Her composure shatters. She ducks her head, fighting a grin, and I hear a small, inappropriate giggle escape her before she wrestles it back under control. The elderly woman next to me makes a tutting sound.
I watch Colletta take her place at the front, watch her sister walk down the aisle in a confection of white lace, watch the ceremony unfold with vows and tears and the exchange of rings.
But my attention keeps returning to the woman in the sunrise dress, who glances at me when she thinks no one is looking, whose smile is small and secret and meant only for me.
My mate.
The word settles with the finality of a war drum, resonating through every part of me until it becomes an undeniable truth. Not just a woman I'm escorting to a wedding. Not just the unpredictable, coffee-stained, giggling human who hired me in a margarita-fueled moment of panic. Mine. In every way that matters to an orc whose instincts run deeper than logic or reason.
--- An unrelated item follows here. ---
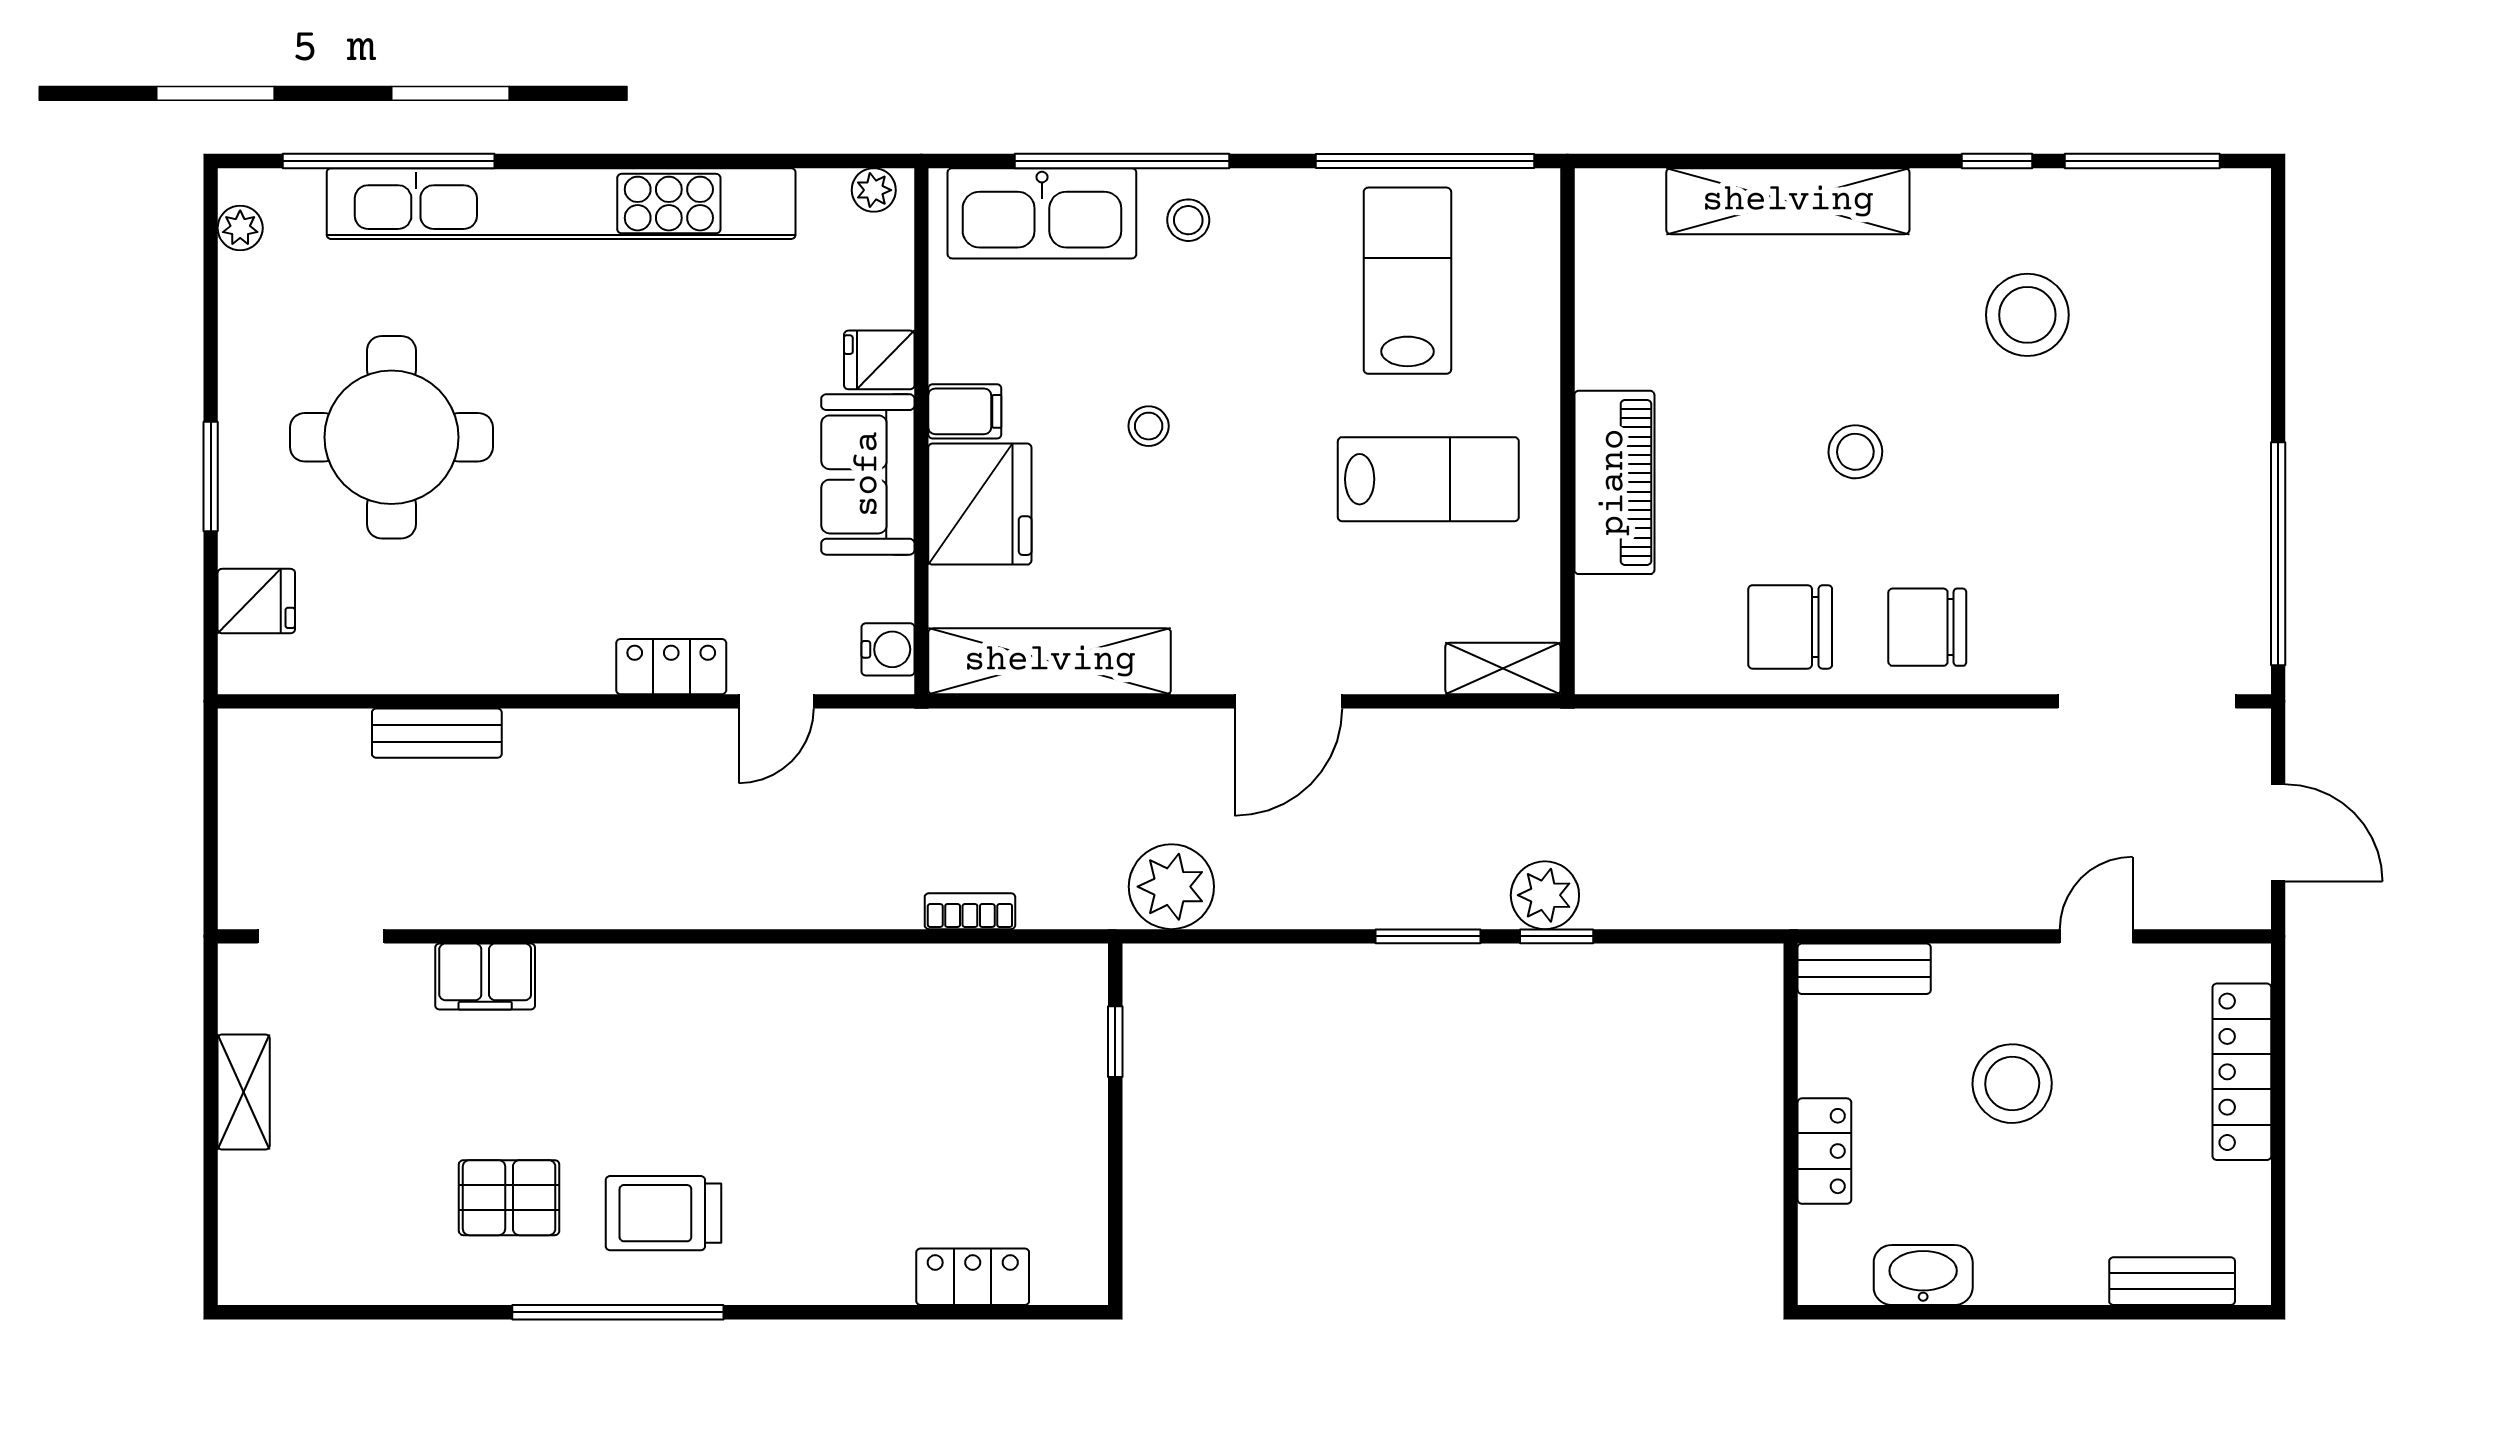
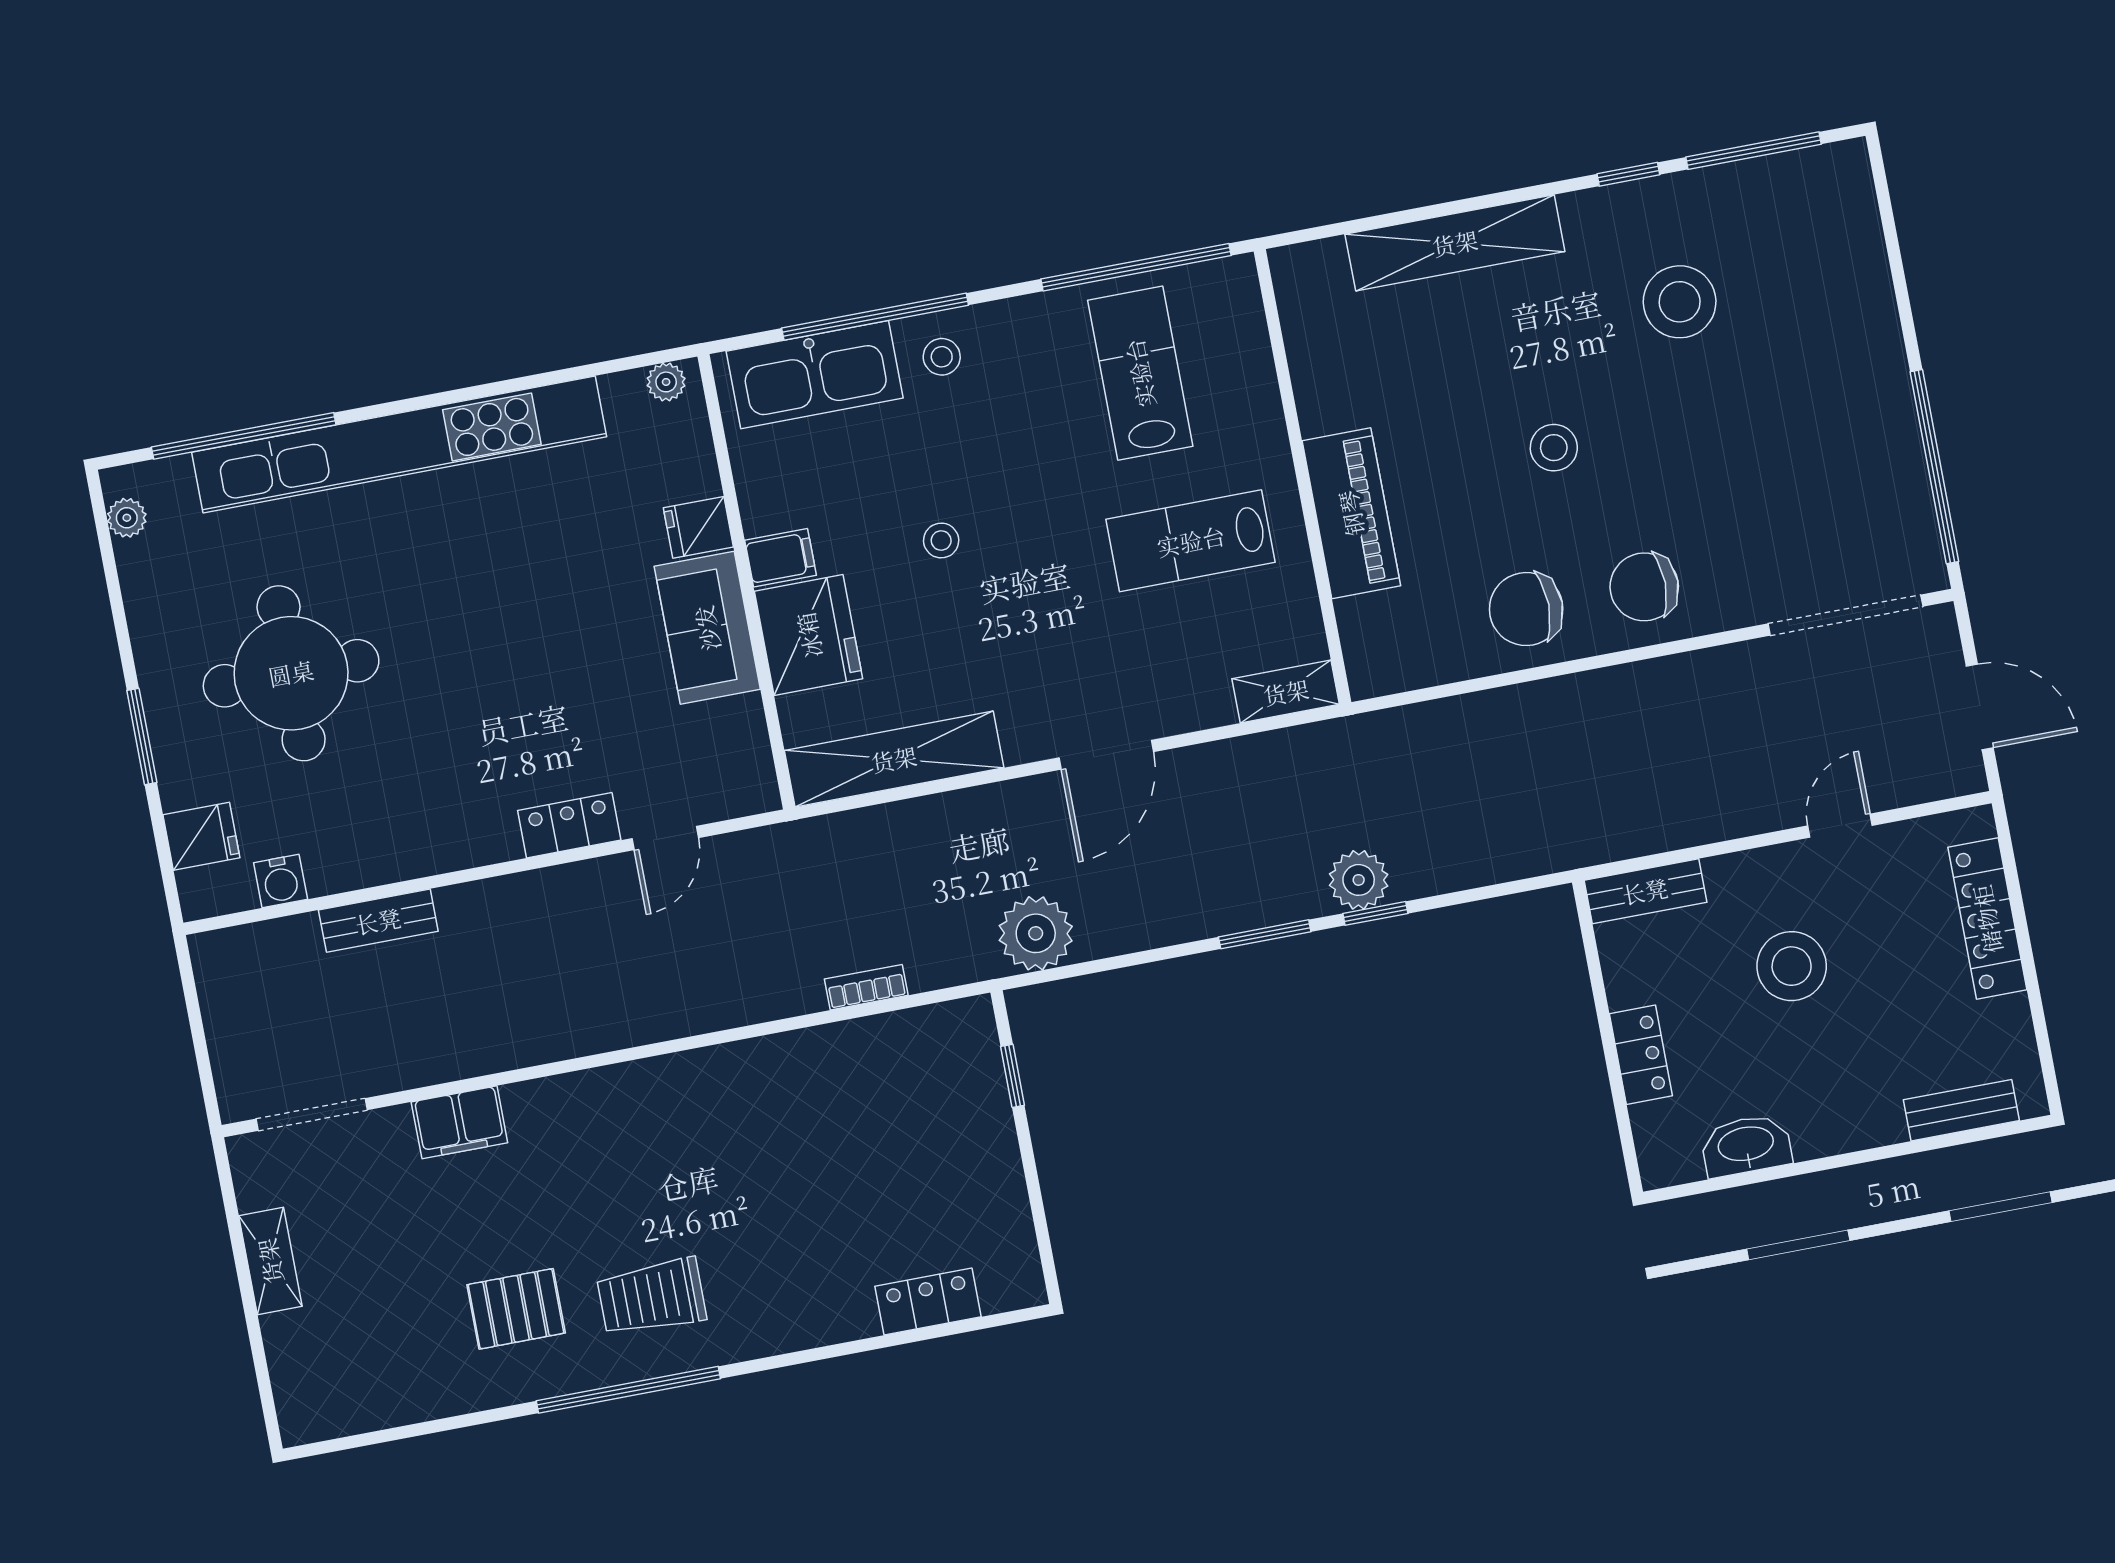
lab bench: (1428, 479) -> (1191, 541), turned 180
water cooler: (888, 649) -> (281, 881), moved, turned 90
And for the first time since I accepted this bizarre mission, this assignment that started as a straightforward contract and spiraled into something I had no operational framework to understand, I grasp what I am actually protecting. What I have been protecting all along, even when I didn't have the words to articulate it.
Not her dignity, though I would defend that fiercely against anyone who dared to wound it.
Not her pride, though watching her square her shoulders against her family's judgment made something savage and approving rise in my throat.
This. Us. The fragile, impossible thing we built in the wreckage of a fake engagement.
The ceremony concludes with applause and cheers. The newly married couple walks back down the aisle, beaming, and the wedding party follows. Colletta catches my eye again as she passes, and this time she mouths two words.
Thank you.
The words form on her lips without sound, but I read them clearly in the curve of her mouth, in the softening of her eyes, in that particular way her whole face transforms when she drops the armor she usually wears against the world. Not the brittle, caffeinated chaos she presents to strangers. Not the nervous giggle-and-deflect routine she deploys when emotions threaten to overwhelm her social parameters. Just Colletta. Raw. Real. Mine.
I nod once in response, slow and deliberate, a gesture that carries everything I cannot yet articulate in this public setting, in this ceremony space where civilians conduct their elaborate bonding rituals without understanding the fundamental truth of what claiming actually means. It's a promise and a claim wrapped into a single movement. An acknowledgment and a declaration. I see you. I have you. I'm keeping you.
Something fundamental shifts in my tactical assessment of this entire operation.